A march in Miami Springs, Florida on behalf of those losing jobs because of Coronavirus (Joe Raedle/Getty)
UPDATE, MAY 11:
President Joe Biden has countered Republican state leaders who are slashing federal unemployment benefits despite the economic effects of the Coronavirus pandemic.
Biden criticized the pretext that the unemployment payments are undermining return to work.
At the same time, he ordered the Labor Department to ensure that a person cannot draw the $300/week Federal supplement if he/she turns down a suitable job offer.
He told reporters at the White House that weaker-than-expected job recovery in April was due to child care constraints, school closures, and fears of contracting Coronavirus. He called on companies to help workers obtained vaccinations and to raise their pay.
The President noted the relief from the $1.9 trillion American Rescue Plan, passed in March, would be making its way through the economy. The package includes support for child care, aid for state and local governments, and assistance to small businesses, as well as the supplementary unemployment benefits.
ORIGINAL ENTRY, MAY 9: Republican governors across the US are beginning to slash unemployment benefits, despite the economic damage of the Coronavirus pandemic.
The GOP leaders are aiming at the supplementary $300 weekly benefits authorized by the Federal Government since last year. On Friday, Arkansas joined Montana and South Carolina in the reductions. Indiana and Arizona have signalled they will follow.
Some states have tightened eligibility requirements. Arizona Gov. Doug Ducey signed a measure requiring any recipient to show he/she is seeking a job. Florida Gov.

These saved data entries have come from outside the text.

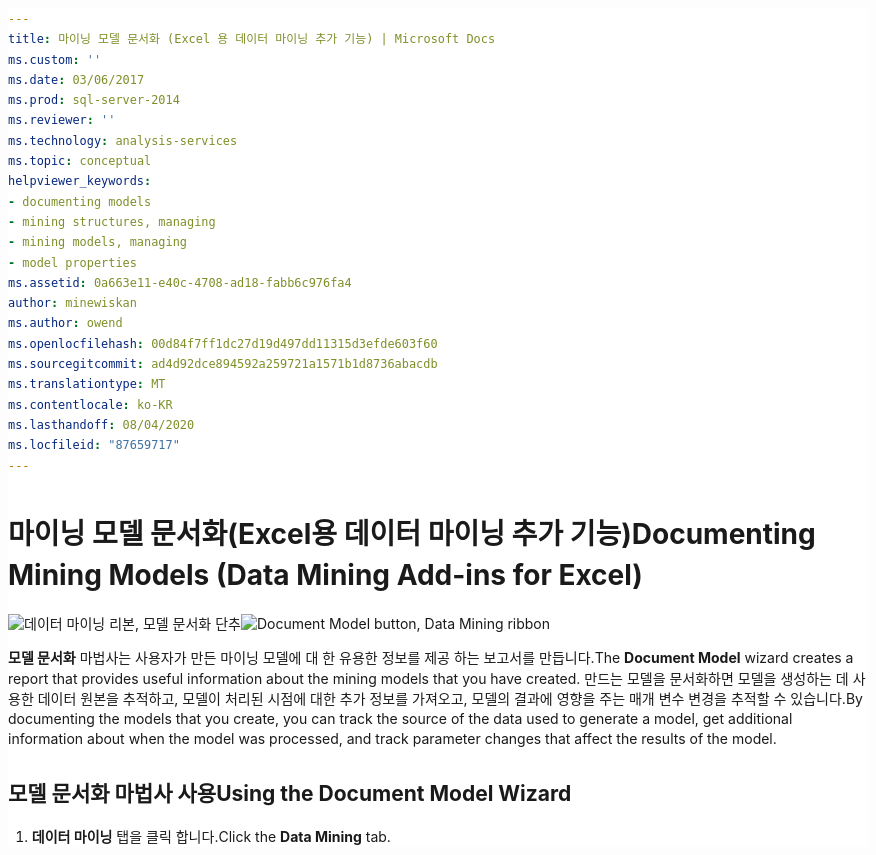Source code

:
 ```yaml
---
title: 마이닝 모델 문서화 (Excel 용 데이터 마이닝 추가 기능) | Microsoft Docs
ms.custom: ''
ms.date: 03/06/2017
ms.prod: sql-server-2014
ms.reviewer: ''
ms.technology: analysis-services
ms.topic: conceptual
helpviewer_keywords:
- documenting models
- mining structures, managing
- mining models, managing
- model properties
ms.assetid: 0a663e11-e40c-4708-ad18-fabb6c976fa4
author: minewiskan
ms.author: owend
ms.openlocfilehash: 00d84f7ff1dc27d19d497dd11315d3efde603f60
ms.sourcegitcommit: ad4d92dce894592a259721a1571b1d8736abacdb
ms.translationtype: MT
ms.contentlocale: ko-KR
ms.lasthandoff: 08/04/2020
ms.locfileid: "87659717"
---
```

# <a name="documenting-mining-models-data-mining-add-ins-for-excel"></a><span data-ttu-id="e0a18-102">마이닝 모델 문서화(Excel용 데이터 마이닝 추가 기능)</span><span class="sxs-lookup"><span data-stu-id="e0a18-102">Documenting Mining Models (Data Mining Add-ins for Excel)</span></span>
  <span data-ttu-id="e0a18-103">![데이터 마이닝 리본, 모델 문서화 단추](media/dmc-docmodel.gif "데이터 마이닝 리본, 모델 문서화 단추")</span><span class="sxs-lookup"><span data-stu-id="e0a18-103">![Document Model button, Data Mining ribbon](media/dmc-docmodel.gif "Document Model button, Data Mining ribbon")</span></span>  
  
 <span data-ttu-id="e0a18-104">**모델 문서화** 마법사는 사용자가 만든 마이닝 모델에 대 한 유용한 정보를 제공 하는 보고서를 만듭니다.</span><span class="sxs-lookup"><span data-stu-id="e0a18-104">The **Document Model** wizard creates a report that provides useful information about the mining models that you have created.</span></span> <span data-ttu-id="e0a18-105">만드는 모델을 문서화하면 모델을 생성하는 데 사용한 데이터 원본을 추적하고, 모델이 처리된 시점에 대한 추가 정보를 가져오고, 모델의 결과에 영향을 주는 매개 변수 변경을 추적할 수 있습니다.</span><span class="sxs-lookup"><span data-stu-id="e0a18-105">By documenting the models that you create, you can track the source of the data used to generate a model, get additional information about when the model was processed, and track parameter changes that affect the results of the model.</span></span>  
  
## <a name="using-the-document-model-wizard"></a><span data-ttu-id="e0a18-106">모델 문서화 마법사 사용</span><span class="sxs-lookup"><span data-stu-id="e0a18-106">Using the Document Model Wizard</span></span>  
  
1.  <span data-ttu-id="e0a18-107">**데이터 마이닝** 탭을 클릭 합니다.</span><span class="sxs-lookup"><span data-stu-id="e0a18-107">Click the **Data Mining** tab.</span></span>  
  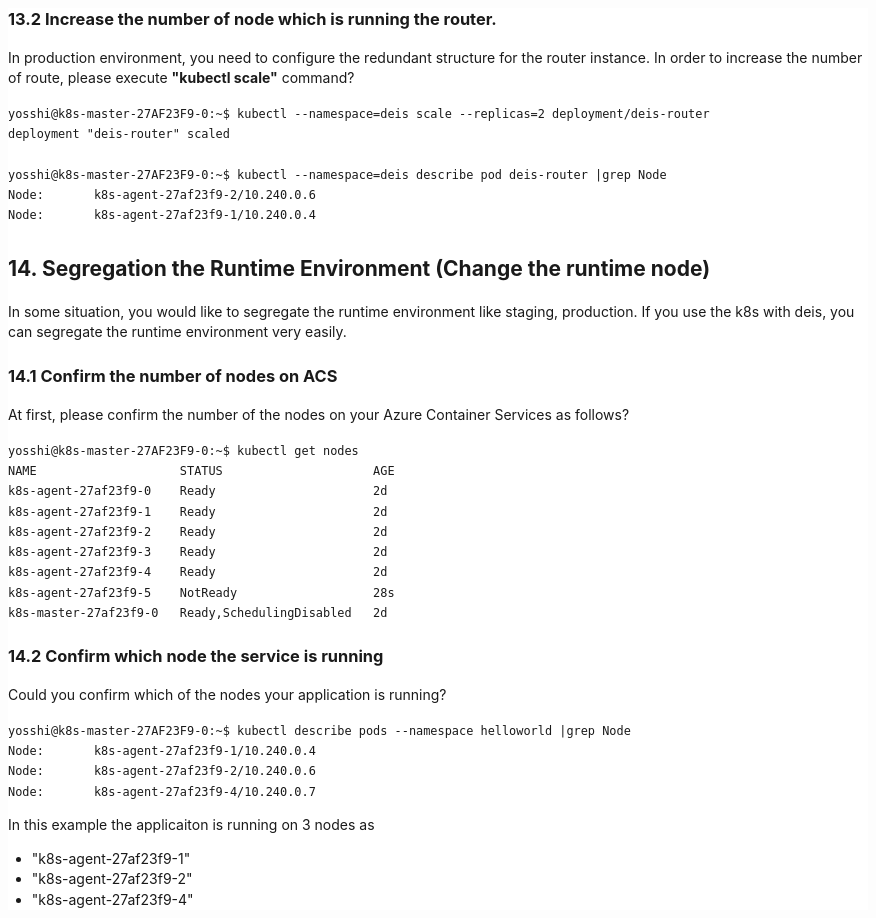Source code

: ### 13.2 Increase the number of node which is running the router.

In production environment, you need to configure the redundant structure for the router instance. In order to increase the number of route, please execute **"kubectl scale"** command? 

```
yosshi@k8s-master-27AF23F9-0:~$ kubectl --namespace=deis scale --replicas=2 deployment/deis-router
deployment "deis-router" scaled

yosshi@k8s-master-27AF23F9-0:~$ kubectl --namespace=deis describe pod deis-router |grep Node
Node:		k8s-agent-27af23f9-2/10.240.0.6
Node:		k8s-agent-27af23f9-1/10.240.0.4
```


## 14. Segregation the Runtime Environment (Change the runtime node) 

In some situation, you would like to segregate the runtime environment like staging, production. If you use the k8s with deis, you can segregate the runtime environment very easily.

### 14.1 Confirm the number of nodes on ACS

At first, please confirm the number of the nodes on your Azure Container Services as follows?

```
yosshi@k8s-master-27AF23F9-0:~$ kubectl get nodes
NAME                    STATUS                     AGE
k8s-agent-27af23f9-0    Ready                      2d
k8s-agent-27af23f9-1    Ready                      2d
k8s-agent-27af23f9-2    Ready                      2d
k8s-agent-27af23f9-3    Ready                      2d
k8s-agent-27af23f9-4    Ready                      2d
k8s-agent-27af23f9-5    NotReady                   28s
k8s-master-27af23f9-0   Ready,SchedulingDisabled   2d
```

### 14.2 Confirm which node the service is running

Could you confirm which of the nodes your application is running? 

```
yosshi@k8s-master-27AF23F9-0:~$ kubectl describe pods --namespace helloworld |grep Node
Node:		k8s-agent-27af23f9-1/10.240.0.4
Node:		k8s-agent-27af23f9-2/10.240.0.6
Node:		k8s-agent-27af23f9-4/10.240.0.7
```

In this example the applicaiton is running on 3 nodes as   

- "k8s-agent-27af23f9-1"  
- "k8s-agent-27af23f9-2"  
- "k8s-agent-27af23f9-4"  

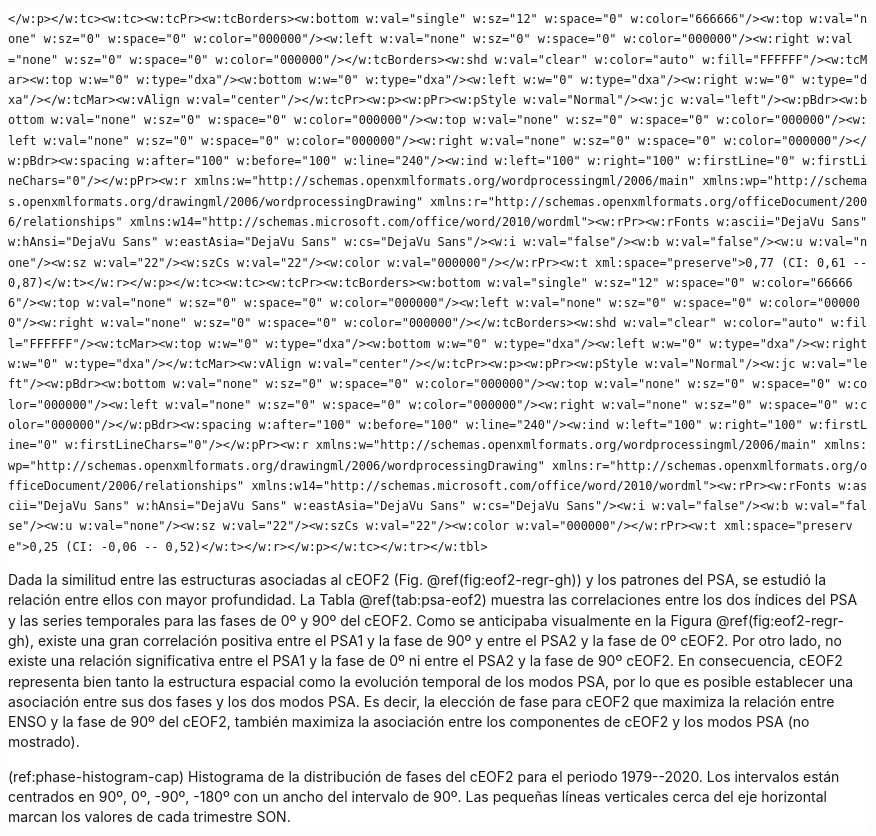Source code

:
 ``````{=openxml}
</w:p></w:tc><w:tc><w:tcPr><w:tcBorders><w:bottom w:val="single" w:sz="12" w:space="0" w:color="666666"/><w:top w:val="none" w:sz="0" w:space="0" w:color="000000"/><w:left w:val="none" w:sz="0" w:space="0" w:color="000000"/><w:right w:val="none" w:sz="0" w:space="0" w:color="000000"/></w:tcBorders><w:shd w:val="clear" w:color="auto" w:fill="FFFFFF"/><w:tcMar><w:top w:w="0" w:type="dxa"/><w:bottom w:w="0" w:type="dxa"/><w:left w:w="0" w:type="dxa"/><w:right w:w="0" w:type="dxa"/></w:tcMar><w:vAlign w:val="center"/></w:tcPr><w:p><w:pPr><w:pStyle w:val="Normal"/><w:jc w:val="left"/><w:pBdr><w:bottom w:val="none" w:sz="0" w:space="0" w:color="000000"/><w:top w:val="none" w:sz="0" w:space="0" w:color="000000"/><w:left w:val="none" w:sz="0" w:space="0" w:color="000000"/><w:right w:val="none" w:sz="0" w:space="0" w:color="000000"/></w:pBdr><w:spacing w:after="100" w:before="100" w:line="240"/><w:ind w:left="100" w:right="100" w:firstLine="0" w:firstLineChars="0"/></w:pPr><w:r xmlns:w="http://schemas.openxmlformats.org/wordprocessingml/2006/main" xmlns:wp="http://schemas.openxmlformats.org/drawingml/2006/wordprocessingDrawing" xmlns:r="http://schemas.openxmlformats.org/officeDocument/2006/relationships" xmlns:w14="http://schemas.microsoft.com/office/word/2010/wordml"><w:rPr><w:rFonts w:ascii="DejaVu Sans" w:hAnsi="DejaVu Sans" w:eastAsia="DejaVu Sans" w:cs="DejaVu Sans"/><w:i w:val="false"/><w:b w:val="false"/><w:u w:val="none"/><w:sz w:val="22"/><w:szCs w:val="22"/><w:color w:val="000000"/></w:rPr><w:t xml:space="preserve">0,77 (CI: 0,61 -- 0,87)</w:t></w:r></w:p></w:tc><w:tc><w:tcPr><w:tcBorders><w:bottom w:val="single" w:sz="12" w:space="0" w:color="666666"/><w:top w:val="none" w:sz="0" w:space="0" w:color="000000"/><w:left w:val="none" w:sz="0" w:space="0" w:color="000000"/><w:right w:val="none" w:sz="0" w:space="0" w:color="000000"/></w:tcBorders><w:shd w:val="clear" w:color="auto" w:fill="FFFFFF"/><w:tcMar><w:top w:w="0" w:type="dxa"/><w:bottom w:w="0" w:type="dxa"/><w:left w:w="0" w:type="dxa"/><w:right w:w="0" w:type="dxa"/></w:tcMar><w:vAlign w:val="center"/></w:tcPr><w:p><w:pPr><w:pStyle w:val="Normal"/><w:jc w:val="left"/><w:pBdr><w:bottom w:val="none" w:sz="0" w:space="0" w:color="000000"/><w:top w:val="none" w:sz="0" w:space="0" w:color="000000"/><w:left w:val="none" w:sz="0" w:space="0" w:color="000000"/><w:right w:val="none" w:sz="0" w:space="0" w:color="000000"/></w:pBdr><w:spacing w:after="100" w:before="100" w:line="240"/><w:ind w:left="100" w:right="100" w:firstLine="0" w:firstLineChars="0"/></w:pPr><w:r xmlns:w="http://schemas.openxmlformats.org/wordprocessingml/2006/main" xmlns:wp="http://schemas.openxmlformats.org/drawingml/2006/wordprocessingDrawing" xmlns:r="http://schemas.openxmlformats.org/officeDocument/2006/relationships" xmlns:w14="http://schemas.microsoft.com/office/word/2010/wordml"><w:rPr><w:rFonts w:ascii="DejaVu Sans" w:hAnsi="DejaVu Sans" w:eastAsia="DejaVu Sans" w:cs="DejaVu Sans"/><w:i w:val="false"/><w:b w:val="false"/><w:u w:val="none"/><w:sz w:val="22"/><w:szCs w:val="22"/><w:color w:val="000000"/></w:rPr><w:t xml:space="preserve">0,25 (CI: -0,06 -- 0,52)</w:t></w:r></w:p></w:tc></w:tr></w:tbl>
``````

Dada la similitud entre las estructuras asociadas al cEOF2 (Fig. \@ref(fig:eof2-regr-gh)) y los patrones del PSA, se estudió la relación entre ellos con mayor profundidad.
La Tabla \@ref(tab:psa-eof2) muestra las correlaciones entre los dos índices del PSA y las series temporales para las fases de 0º y 90º del cEOF2.
Como se anticipaba visualmente en la Figura \@ref(fig:eof2-regr-gh), existe una gran correlación positiva entre el PSA1 y la fase de 90º y entre el PSA2 y la fase de 0º cEOF2.
Por otro lado, no existe una relación significativa entre el PSA1 y la fase de 0º ni entre el PSA2 y la fase de 90º cEOF2.
En consecuencia, cEOF2 representa bien tanto la estructura espacial como la evolución temporal de los modos PSA, por lo que es posible establecer una asociación entre sus dos fases y los dos modos PSA.
Es decir, la elección de fase para cEOF2 que maximiza la relación entre ENSO y la fase de 90º del cEOF2, también maximiza la asociación entre los componentes de cEOF2 y los modos PSA (no mostrado).

(ref:phase-histogram-cap) Histograma de la distribución de fases del cEOF2 para el periodo 1979--2020. Los intervalos están centrados en 90º, 0º, -90º, -180º con un ancho del intervalo de 90º. Las pequeñas líneas verticales cerca del eje horizontal marcan los valores de cada trimestre SON.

Ron DeSantis said he will approve a similar restriction.
Republican legislators in Washington tried to block unemployment assistance in the $1.9 trillion American Rescue Plan of the Biden Administration, but the package passed 50-49 in the Senate — with not a single GOP vote in favor — and 220-211 in the House in March.
On Friday, the Department of Labor announced an addition of 266,000 jobs in April, lower than the projections of economists.
Business groups, including the US Chamber of Commerce, are calling for cancellation of the ARP’s benefits before they are scheduled to end in early September.
But Democrats, economic experts, and activists note that — contrary to the arguments of Republican governors — many people cannot return to work without affordable child care and that families are suffering from deprivation. Some Republican-led states have ended involvement in pandemic relief programs assisting those in the gig economy.
President Joe Biden rejected the GOP arguments that job growth has been slowed because people are tied to unemployment benefits. He told reporters on Friday, “No, nothing measurable.”
Rebecca Dixon, executive director of the National Employment Law Project, summarized, “[Republican leaders] are misguided in their thinking about why people aren’t returning to work. There are all of these ways our care infrastructure is not backup.”
The Biden Administration has proposed the $3 trillion American Jobs Plan for infrastructure and a green economy and the $1.8 trillion American Families Plan, projected to reduce child poverty by half and benefit 65 million Americans. But Congressional Republicans, including Senate GOP leader Mitch McConnell, have vowed to block the packages.